After finding the line with "mixing bowl: present" in the entries below, retype exactly each line from there through the line with "waste bin: none [315,195,346,238]", including that final line.

Exercise data section start

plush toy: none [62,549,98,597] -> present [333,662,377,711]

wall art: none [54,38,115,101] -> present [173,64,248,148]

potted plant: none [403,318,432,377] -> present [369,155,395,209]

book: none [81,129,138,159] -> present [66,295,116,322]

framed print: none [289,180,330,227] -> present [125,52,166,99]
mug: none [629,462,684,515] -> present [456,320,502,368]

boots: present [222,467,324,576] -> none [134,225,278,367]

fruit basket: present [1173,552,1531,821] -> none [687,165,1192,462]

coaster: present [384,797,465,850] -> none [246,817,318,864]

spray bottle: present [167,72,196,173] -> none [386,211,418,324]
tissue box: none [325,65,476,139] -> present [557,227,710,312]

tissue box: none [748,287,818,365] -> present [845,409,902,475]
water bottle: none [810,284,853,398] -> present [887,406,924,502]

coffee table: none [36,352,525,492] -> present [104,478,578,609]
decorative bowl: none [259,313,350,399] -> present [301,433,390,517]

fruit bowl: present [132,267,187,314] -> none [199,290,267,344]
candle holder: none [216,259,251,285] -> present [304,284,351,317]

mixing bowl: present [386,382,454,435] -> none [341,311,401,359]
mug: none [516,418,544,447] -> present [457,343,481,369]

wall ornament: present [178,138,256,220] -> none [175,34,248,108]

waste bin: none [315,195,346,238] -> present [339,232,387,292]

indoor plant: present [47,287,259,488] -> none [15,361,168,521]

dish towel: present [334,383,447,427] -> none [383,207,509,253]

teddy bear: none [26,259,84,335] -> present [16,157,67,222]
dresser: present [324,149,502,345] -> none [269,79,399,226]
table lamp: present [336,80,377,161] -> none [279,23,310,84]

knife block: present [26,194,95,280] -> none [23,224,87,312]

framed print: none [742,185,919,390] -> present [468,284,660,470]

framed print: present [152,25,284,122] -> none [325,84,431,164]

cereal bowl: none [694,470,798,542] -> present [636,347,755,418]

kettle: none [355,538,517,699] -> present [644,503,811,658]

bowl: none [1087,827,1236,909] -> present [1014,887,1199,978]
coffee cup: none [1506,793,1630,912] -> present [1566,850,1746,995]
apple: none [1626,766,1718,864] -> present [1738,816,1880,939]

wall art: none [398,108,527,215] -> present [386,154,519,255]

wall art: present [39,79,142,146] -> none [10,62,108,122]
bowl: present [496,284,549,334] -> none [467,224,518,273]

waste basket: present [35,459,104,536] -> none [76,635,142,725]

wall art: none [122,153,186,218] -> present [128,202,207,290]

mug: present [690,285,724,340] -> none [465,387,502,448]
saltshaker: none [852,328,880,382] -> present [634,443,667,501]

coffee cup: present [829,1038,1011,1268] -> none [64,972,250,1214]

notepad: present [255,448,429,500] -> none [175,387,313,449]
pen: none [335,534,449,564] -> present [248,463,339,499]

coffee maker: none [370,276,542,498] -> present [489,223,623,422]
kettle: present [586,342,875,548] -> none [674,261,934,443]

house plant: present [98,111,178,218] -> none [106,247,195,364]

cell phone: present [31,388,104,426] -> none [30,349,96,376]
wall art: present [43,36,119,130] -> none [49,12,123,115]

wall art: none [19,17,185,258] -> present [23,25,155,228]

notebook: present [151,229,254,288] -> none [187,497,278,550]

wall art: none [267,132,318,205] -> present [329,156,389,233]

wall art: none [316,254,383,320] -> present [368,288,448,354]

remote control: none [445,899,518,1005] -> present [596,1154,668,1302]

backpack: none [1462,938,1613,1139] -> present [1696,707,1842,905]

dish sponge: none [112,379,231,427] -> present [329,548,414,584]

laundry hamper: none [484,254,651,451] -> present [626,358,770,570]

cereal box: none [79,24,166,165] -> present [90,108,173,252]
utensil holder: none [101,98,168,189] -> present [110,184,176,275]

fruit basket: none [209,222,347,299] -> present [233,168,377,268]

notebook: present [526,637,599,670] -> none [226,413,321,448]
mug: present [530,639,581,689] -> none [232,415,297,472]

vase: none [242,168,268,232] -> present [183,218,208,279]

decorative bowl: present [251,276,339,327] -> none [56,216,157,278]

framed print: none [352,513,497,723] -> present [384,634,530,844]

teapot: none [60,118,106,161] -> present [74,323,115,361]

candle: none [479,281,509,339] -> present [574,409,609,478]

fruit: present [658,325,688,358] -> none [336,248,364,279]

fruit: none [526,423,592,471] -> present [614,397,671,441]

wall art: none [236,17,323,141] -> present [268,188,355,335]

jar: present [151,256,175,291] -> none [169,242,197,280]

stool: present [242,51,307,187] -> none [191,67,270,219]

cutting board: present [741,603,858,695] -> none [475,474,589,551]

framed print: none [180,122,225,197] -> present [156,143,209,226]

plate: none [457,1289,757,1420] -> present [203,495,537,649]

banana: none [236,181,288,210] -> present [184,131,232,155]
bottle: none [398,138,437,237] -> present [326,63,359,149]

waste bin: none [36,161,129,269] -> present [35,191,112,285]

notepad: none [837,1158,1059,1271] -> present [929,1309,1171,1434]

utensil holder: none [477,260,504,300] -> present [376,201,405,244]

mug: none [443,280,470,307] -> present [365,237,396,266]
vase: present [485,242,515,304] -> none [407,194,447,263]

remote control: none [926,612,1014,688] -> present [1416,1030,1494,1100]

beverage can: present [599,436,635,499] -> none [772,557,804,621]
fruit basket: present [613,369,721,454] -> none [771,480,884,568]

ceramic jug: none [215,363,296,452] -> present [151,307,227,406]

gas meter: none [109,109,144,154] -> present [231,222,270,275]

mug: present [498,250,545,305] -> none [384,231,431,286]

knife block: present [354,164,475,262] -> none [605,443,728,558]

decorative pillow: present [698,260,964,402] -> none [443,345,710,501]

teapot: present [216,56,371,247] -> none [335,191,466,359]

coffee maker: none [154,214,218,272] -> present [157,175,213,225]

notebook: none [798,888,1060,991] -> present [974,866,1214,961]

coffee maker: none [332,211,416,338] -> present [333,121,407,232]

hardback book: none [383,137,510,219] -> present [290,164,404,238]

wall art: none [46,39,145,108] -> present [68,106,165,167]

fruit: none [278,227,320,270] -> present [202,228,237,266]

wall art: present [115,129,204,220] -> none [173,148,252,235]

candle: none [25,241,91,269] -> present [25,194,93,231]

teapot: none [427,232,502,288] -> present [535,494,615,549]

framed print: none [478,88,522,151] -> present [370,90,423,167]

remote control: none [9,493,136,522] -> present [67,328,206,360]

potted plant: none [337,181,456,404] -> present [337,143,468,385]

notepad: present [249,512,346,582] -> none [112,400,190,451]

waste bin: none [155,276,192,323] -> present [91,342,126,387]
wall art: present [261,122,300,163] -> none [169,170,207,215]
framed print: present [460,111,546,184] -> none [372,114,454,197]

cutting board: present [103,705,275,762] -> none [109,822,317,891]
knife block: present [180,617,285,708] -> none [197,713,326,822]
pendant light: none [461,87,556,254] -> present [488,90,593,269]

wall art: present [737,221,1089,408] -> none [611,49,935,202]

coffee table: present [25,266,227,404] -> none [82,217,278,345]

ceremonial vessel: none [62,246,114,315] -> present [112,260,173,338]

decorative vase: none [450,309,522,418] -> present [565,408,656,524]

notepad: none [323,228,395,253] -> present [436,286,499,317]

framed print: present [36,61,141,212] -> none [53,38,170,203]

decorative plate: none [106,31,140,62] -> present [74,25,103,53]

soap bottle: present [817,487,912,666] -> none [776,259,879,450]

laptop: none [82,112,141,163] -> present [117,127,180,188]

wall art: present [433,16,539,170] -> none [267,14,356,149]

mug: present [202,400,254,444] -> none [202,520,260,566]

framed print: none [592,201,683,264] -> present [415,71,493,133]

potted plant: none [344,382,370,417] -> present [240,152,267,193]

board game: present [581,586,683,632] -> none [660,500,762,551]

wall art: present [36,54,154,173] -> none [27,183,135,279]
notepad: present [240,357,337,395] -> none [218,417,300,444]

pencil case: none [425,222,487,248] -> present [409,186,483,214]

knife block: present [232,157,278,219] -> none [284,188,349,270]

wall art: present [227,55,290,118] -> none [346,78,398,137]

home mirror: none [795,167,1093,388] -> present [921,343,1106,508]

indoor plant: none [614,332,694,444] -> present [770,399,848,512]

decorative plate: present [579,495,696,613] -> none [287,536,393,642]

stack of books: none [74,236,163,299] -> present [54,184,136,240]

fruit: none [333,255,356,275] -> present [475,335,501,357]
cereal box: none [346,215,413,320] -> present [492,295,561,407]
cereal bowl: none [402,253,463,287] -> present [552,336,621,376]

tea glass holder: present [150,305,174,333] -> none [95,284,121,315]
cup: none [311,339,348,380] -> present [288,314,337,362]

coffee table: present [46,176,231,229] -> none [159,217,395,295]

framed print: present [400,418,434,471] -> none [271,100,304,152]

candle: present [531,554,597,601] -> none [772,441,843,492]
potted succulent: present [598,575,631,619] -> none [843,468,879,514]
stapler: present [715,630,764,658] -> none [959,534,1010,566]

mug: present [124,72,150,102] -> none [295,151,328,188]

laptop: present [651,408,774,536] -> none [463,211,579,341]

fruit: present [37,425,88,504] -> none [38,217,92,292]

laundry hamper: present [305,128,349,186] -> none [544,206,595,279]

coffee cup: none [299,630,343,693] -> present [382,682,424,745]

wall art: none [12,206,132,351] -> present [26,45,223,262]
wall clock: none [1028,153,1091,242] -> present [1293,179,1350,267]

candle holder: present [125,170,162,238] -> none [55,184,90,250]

Exercise data section end

**Result**
mixing bowl: present [386,382,454,435] -> none [341,311,401,359]
mug: none [516,418,544,447] -> present [457,343,481,369]

wall ornament: present [178,138,256,220] -> none [175,34,248,108]

waste bin: none [315,195,346,238] -> present [339,232,387,292]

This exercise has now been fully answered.